Des évaluations données en anglais à l’Université de Moncton

Des étudiants en génie se plaignent d’avoir dû passer leur examen en anglais et d’avoir travaillé à partir des documents rédigés en anglais. Une pratique contraire à la politique linguistique de l’Université de Moncton.

Dans le cours d’électromagnétisme, les lectures, les présentations PowerPoint, les notes de cours, les devoirs et même les examens étaient rédigés uniquement en anglais.

Jeudi, le lendemain de l’examen, un étudiant a dénoncé les méthodes d’enseignement du chargé de cours, en publiant de façon anonyme sur le groupe Facebook Spotted at Umoncton. L’Acadie Nouvelle s’est entretenue avec lui.

«On est dans une université francophone, et on se retrouve avec un professeur qui a décidé d’enseigner en anglais», déplore l’étudiant de 3e année qui a souhaité conserver l’anonymat.

«C’est un cours qui inclut des équations très compliquées et techniques, ça devient difficile de comprendre quand on rajoute une contrainte linguistique.»

Pourtant la politique linguistique de l’Université de Moncton stipule que les enseignants doivent s’assurer que les documents à l’intention des étudiantes et des étudiants soient rédigés en français correct.

«À l’Université de Moncton, tous les cours, les laboratoires, les épreuves de contrôle ou les enseignements se donnent en français, à l’exception des cours d’anglais, des cours de langues étrangères et des cours de l’Éducation permanente destinés uniquement à la population anglophone», précise le règlement.

Seules les explications orales se faisaient en français. «Il cherchait ses mots, il avait de la misère, on ne comprenait pas ce qu’il disait», affirme l’étudiant.

Gilles Roy, le doyen de la Faculté d’Ingénierie, explique avoir appris la situation jeudi matin. Il confirme avoir reçu des plaintes de la part d’étudiants.

«C’est clair que c’est une situation complètement inacceptable, dit-il. Les cours et les évaluations doivent être faits en français. C’est une situation malheureuse et regrettable, si on l’avait appris plus tôt pendant la session on aurait pu imposer des mesures correctives.»

Le chargé de cours, Kyarash Shahriari, doit enseigner un autre cours lors de la session d’hiver.

Gilles Roy ajoute qu’il rencontrera les étudiants pour entendre leurs griefs et mieux comprendre les faits avant de prendre une décision. «On n’a jamais eu de problème de cette nature, on va faire en sorte que ça n’arrive plus.»

Le professeur Kyarash Shahriari a obtenu une maîtrise et un doctorat à l’Institut National Polytechnique de Grenoble en France et a enseigné à l’Université Laval.
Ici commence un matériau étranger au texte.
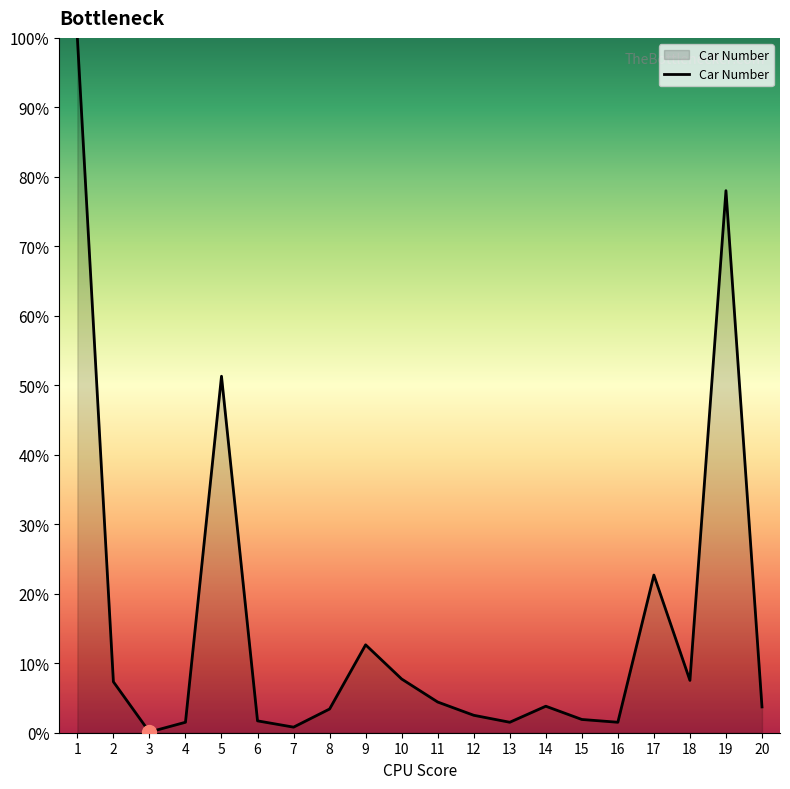

Where is the data nearest to the value 50?

5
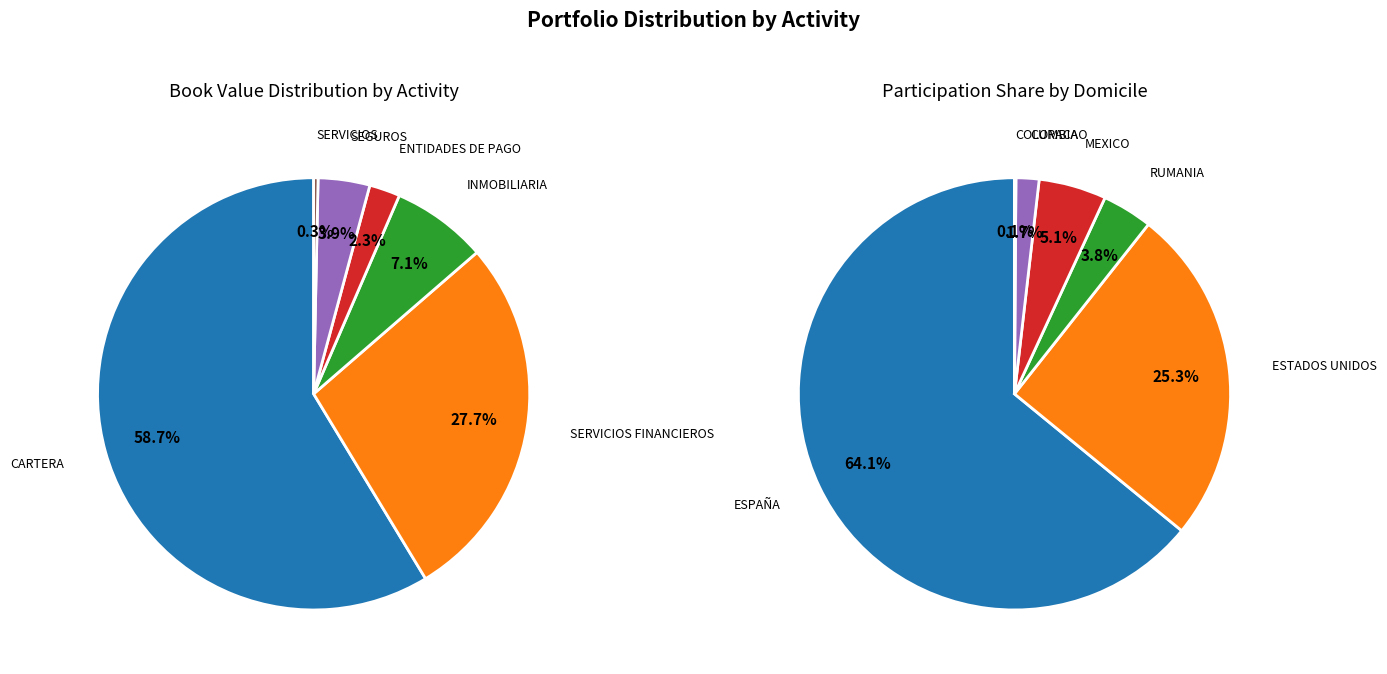

Does MEXICO account for over 50% of the chart?

No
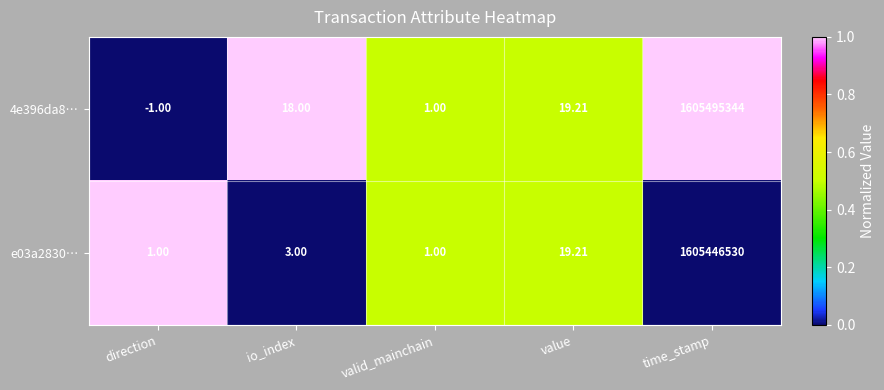

Count the number of data series in this chart.

2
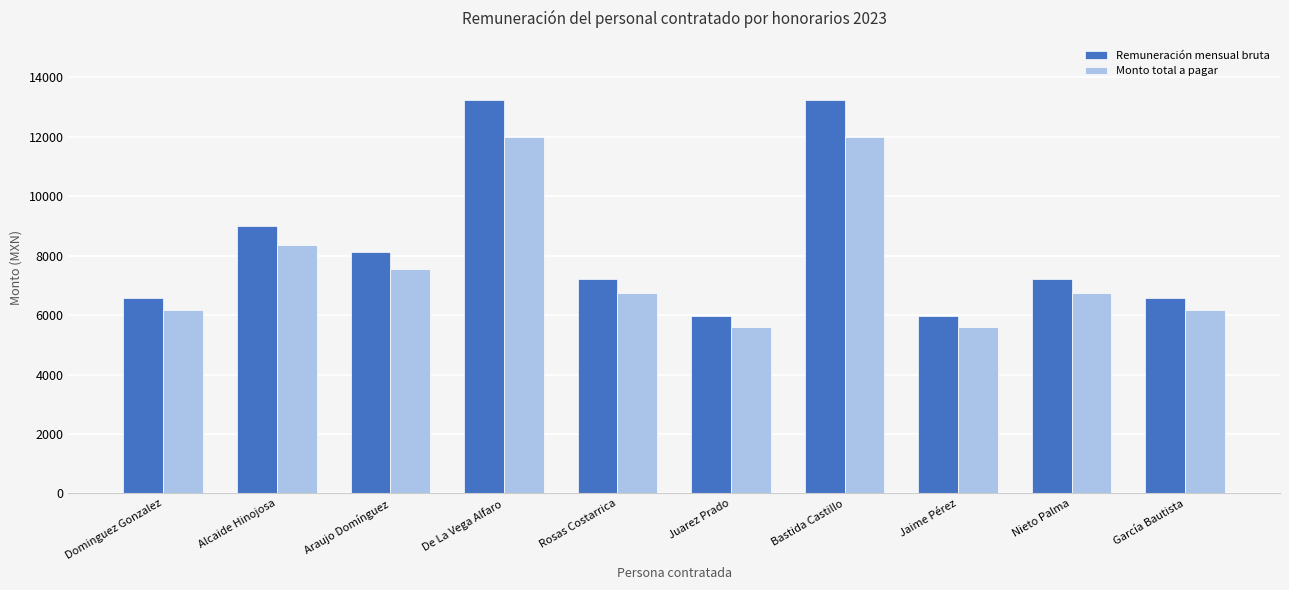

True or false: Monto total a pagar has a value of 8345.9 at Alcaide Hinojosa.

True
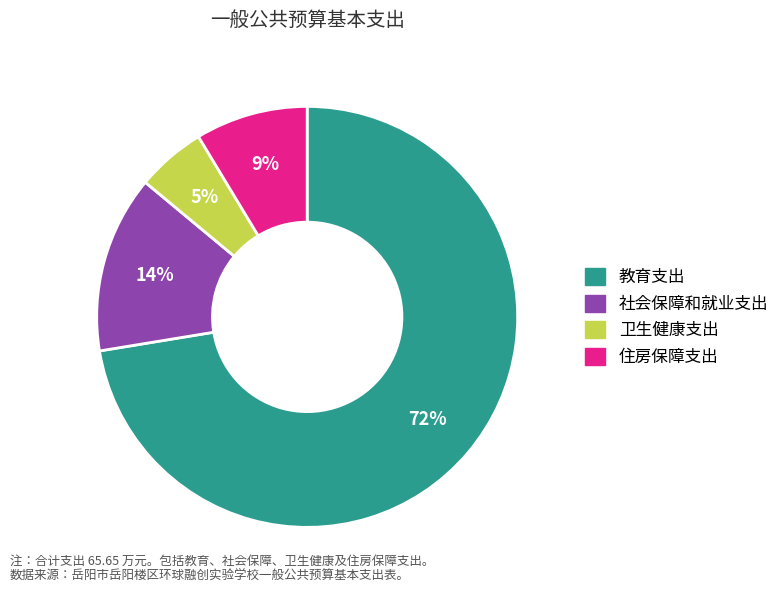

Does any single category account for the majority?

Yes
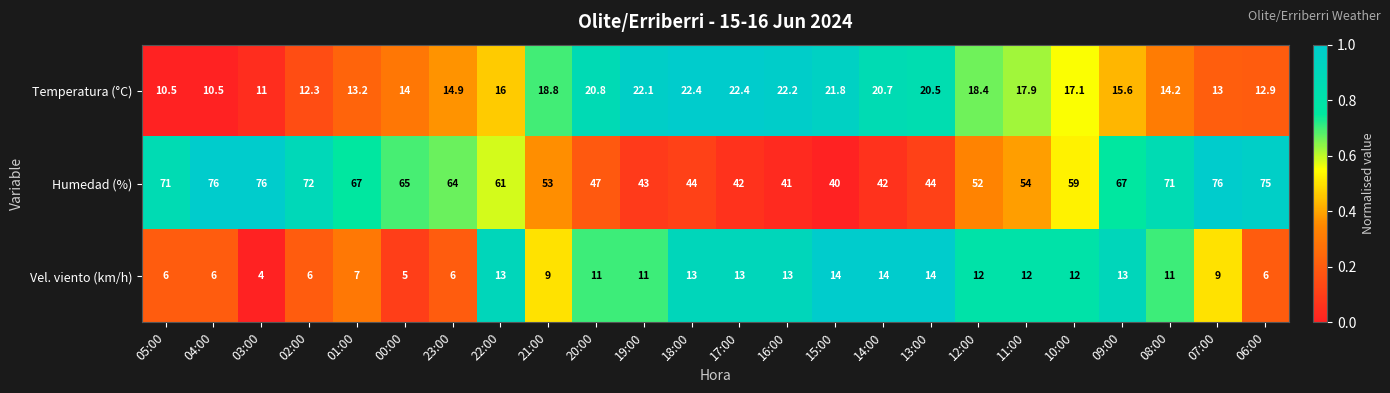

What is the sum of the Humedad (%) values at 20:00 and 18:00?

91.0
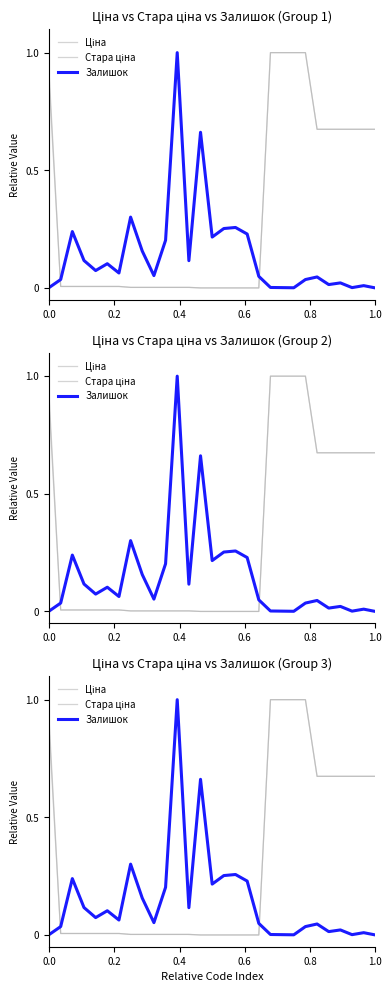

Reading left to right, transcribe all the data shown in this chart.

Ціна: 0.9	0.0	0.0	0.0	0.0	0.0	0.0	0.0	0.0	0.0	0.0	0.0	0.0	0.0	0.0	0.0	0.0	0.0	0.0	1.0	1.0	1.0	1.0	0.7	0.7	0.7	0.7	0.7	0.7
Стара ціна: 0.9	0.0	0.0	0.0	0.0	0.0	0.0	0.0	0.0	0.0	0.0	0.0	0.0	0.0	0.0	0.0	0.0	0.0	0.0	1.0	1.0	1.0	1.0	0.7	0.7	0.7	0.7	0.7	0.7
Залишок: 0.0	0.0	0.2	0.1	0.1	0.1	0.1	0.3	0.2	0.1	0.2	1.0	0.1	0.7	0.2	0.3	0.3	0.2	0.0	0.0	0.0	0.0	0.0	0.0	0.0	0.0	0.0	0.0	0.0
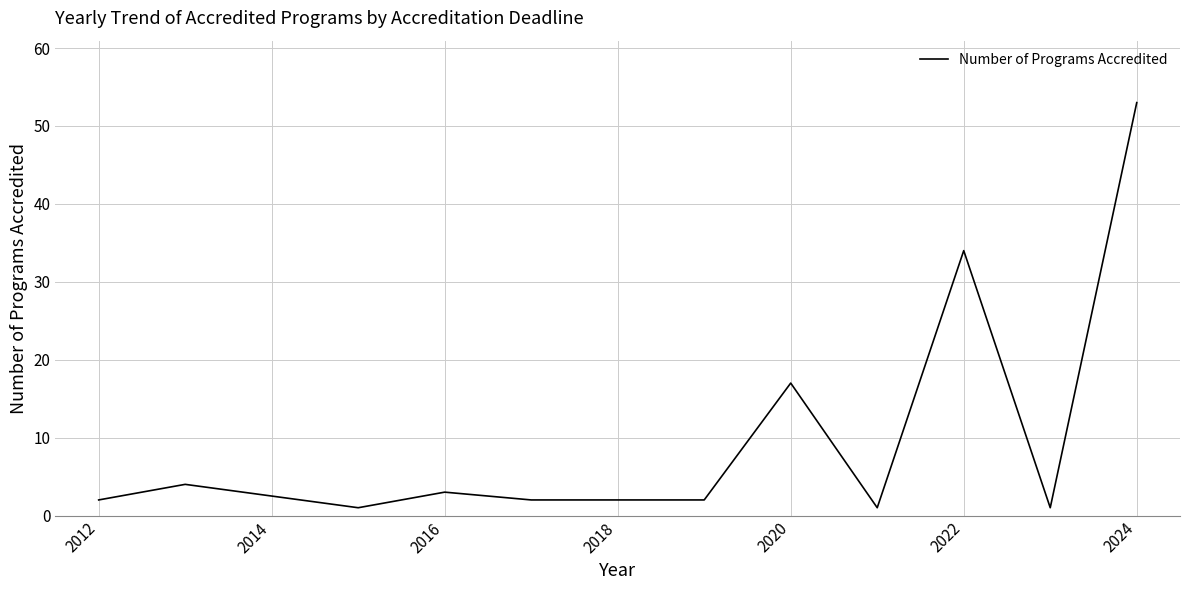

What is the maximum value shown in the chart?

53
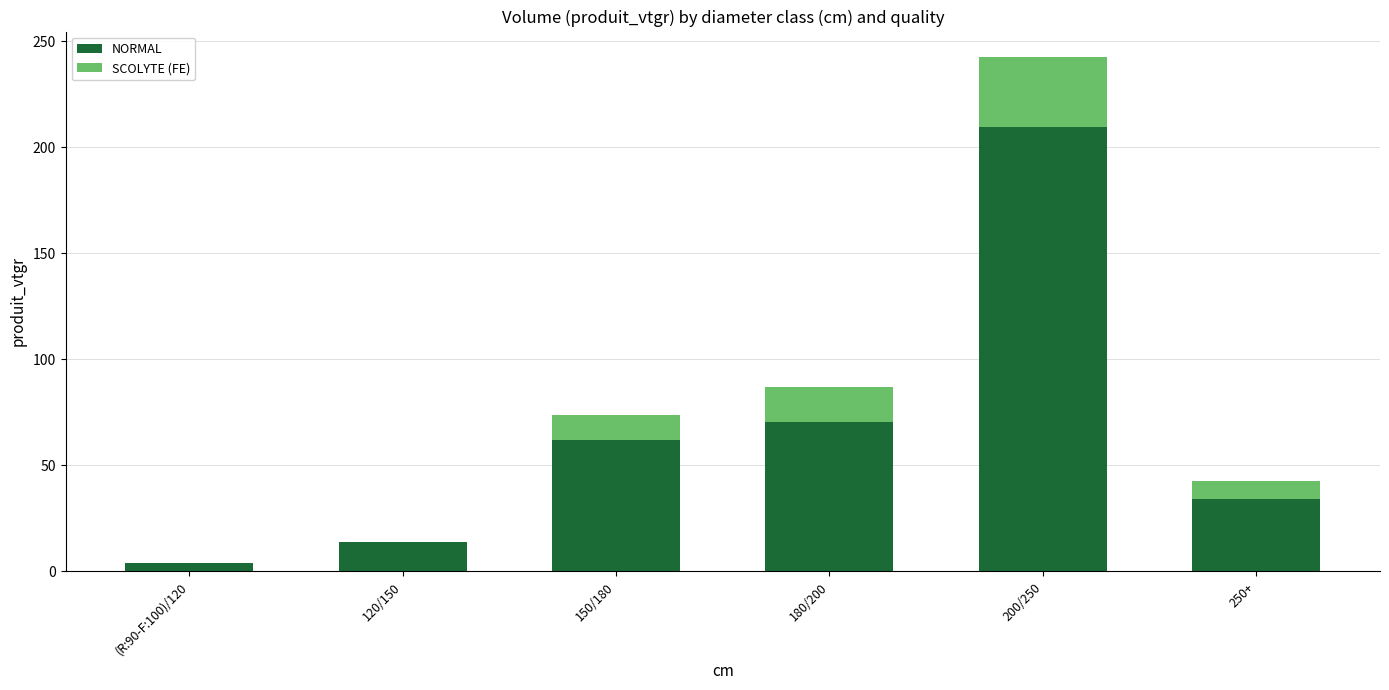

At which category is the sum across all series the highest?

200/250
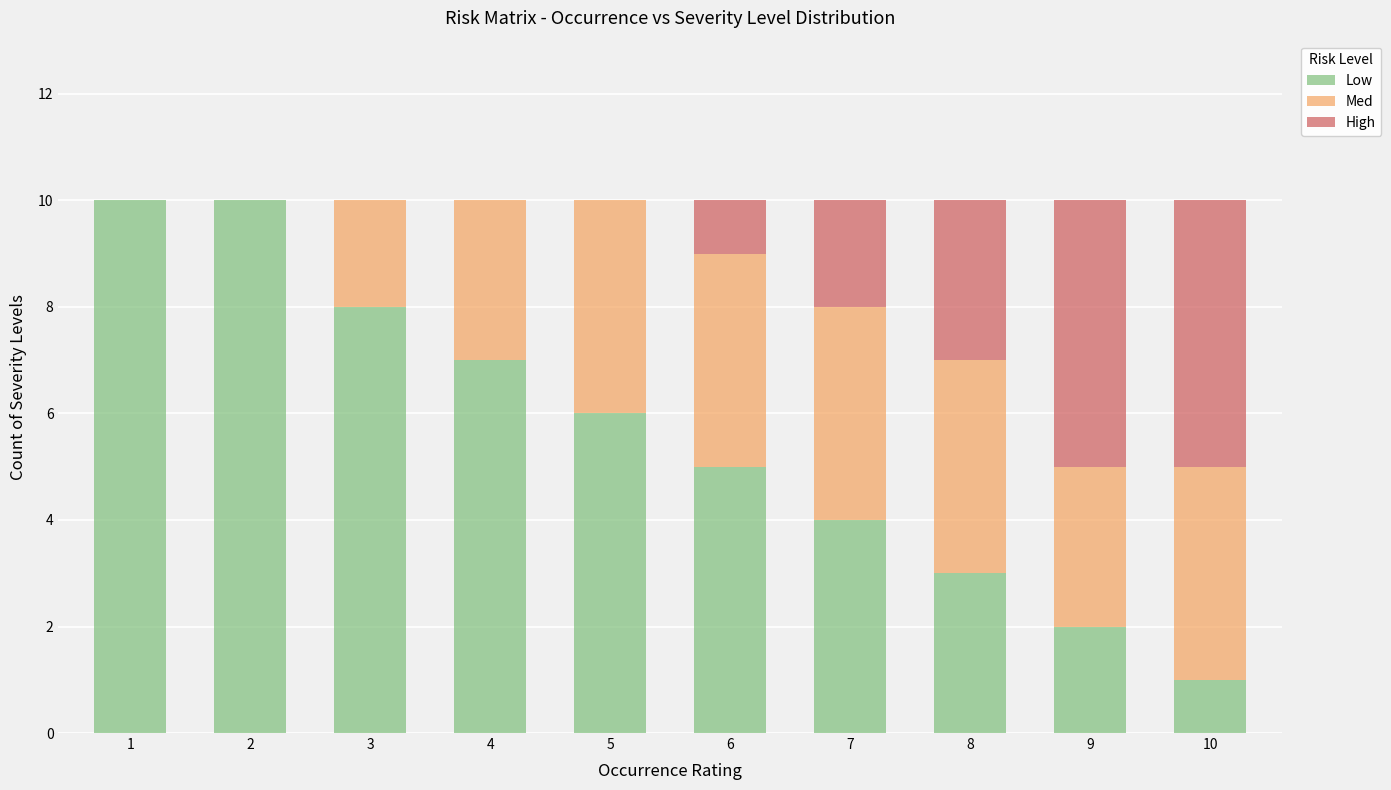

What is the sum of all Low values?

56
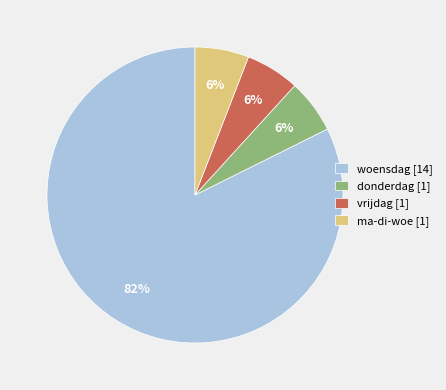

Is it true that woensdag [14] is 87% of the pie?

False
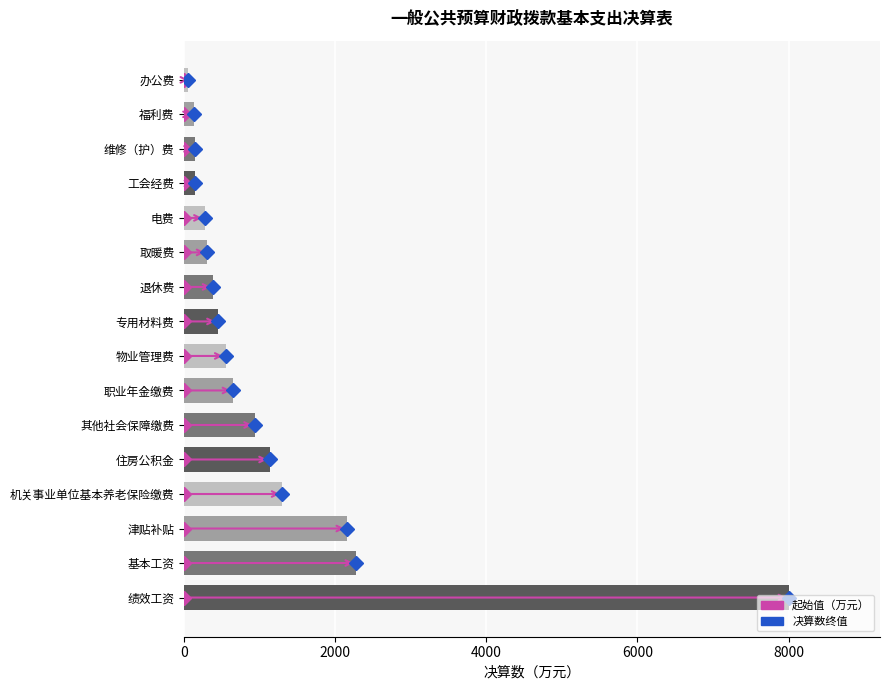

What is the average value?

1180.7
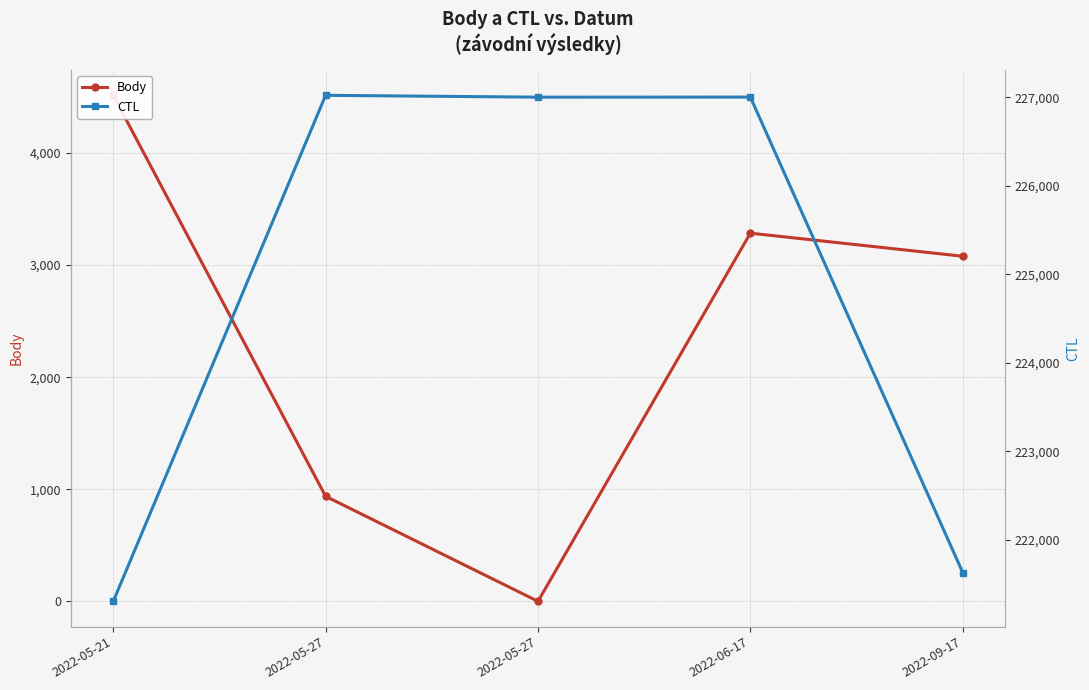

What is the difference between the maximum and minimum values in the CTL series?

5718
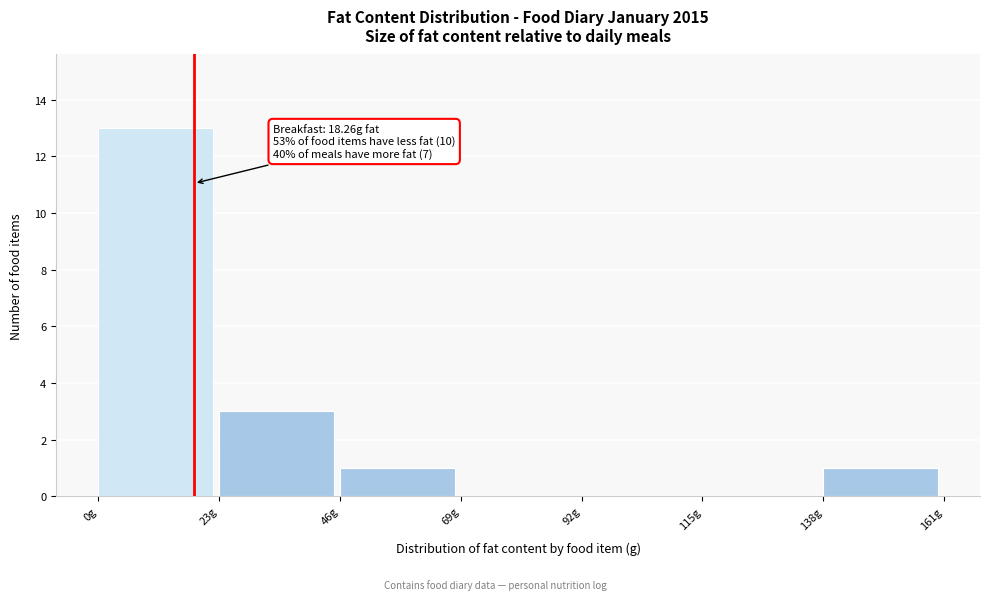

Over which range of the x-axis is the bar tallest?

0 to 23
L’Acadie Nouvelle a tenté de le contacter sans obtenir de réponse.

Le doyen de la faculté affirme que le processus d’embauche habituel a été suivi. «On a reçu les plans de cours en français au début de la session. Le professeur parle très bien français, ce n’est pas une question de connaissance de la langue», avance Gilles Roy.

Tristian Gaudet, président de la Fédération des étudiantes et étudiants du campus de l’Université de Moncton, dit avoir recueilli les plaintes de plusieurs étudiants. «Les étudiants ont le droit de recevoir leurs enseignements en français, nous sommes déçus que ça se soit passé», lance-t-il.

Il pointe du doigt l’administration et la faculté. «On doit avoir un certain contrôle de ce qui se passe en salle de classe sans empiéter sur la liberté académique. On doit avoir un mécanisme en place pour détecter cela.»

Selon Tristian Gaudet, l’incident prouve que les étudiants ont peu de recours possibles lorsque leurs droits sont brimés.

«Le fait que ça ne sorte que maintenant, ça montre que les étudiants se sentent intimidés par la lourdeur institutionnelle de l’université, qu’ils ont peur des répercussions sur leurs notes académiques.»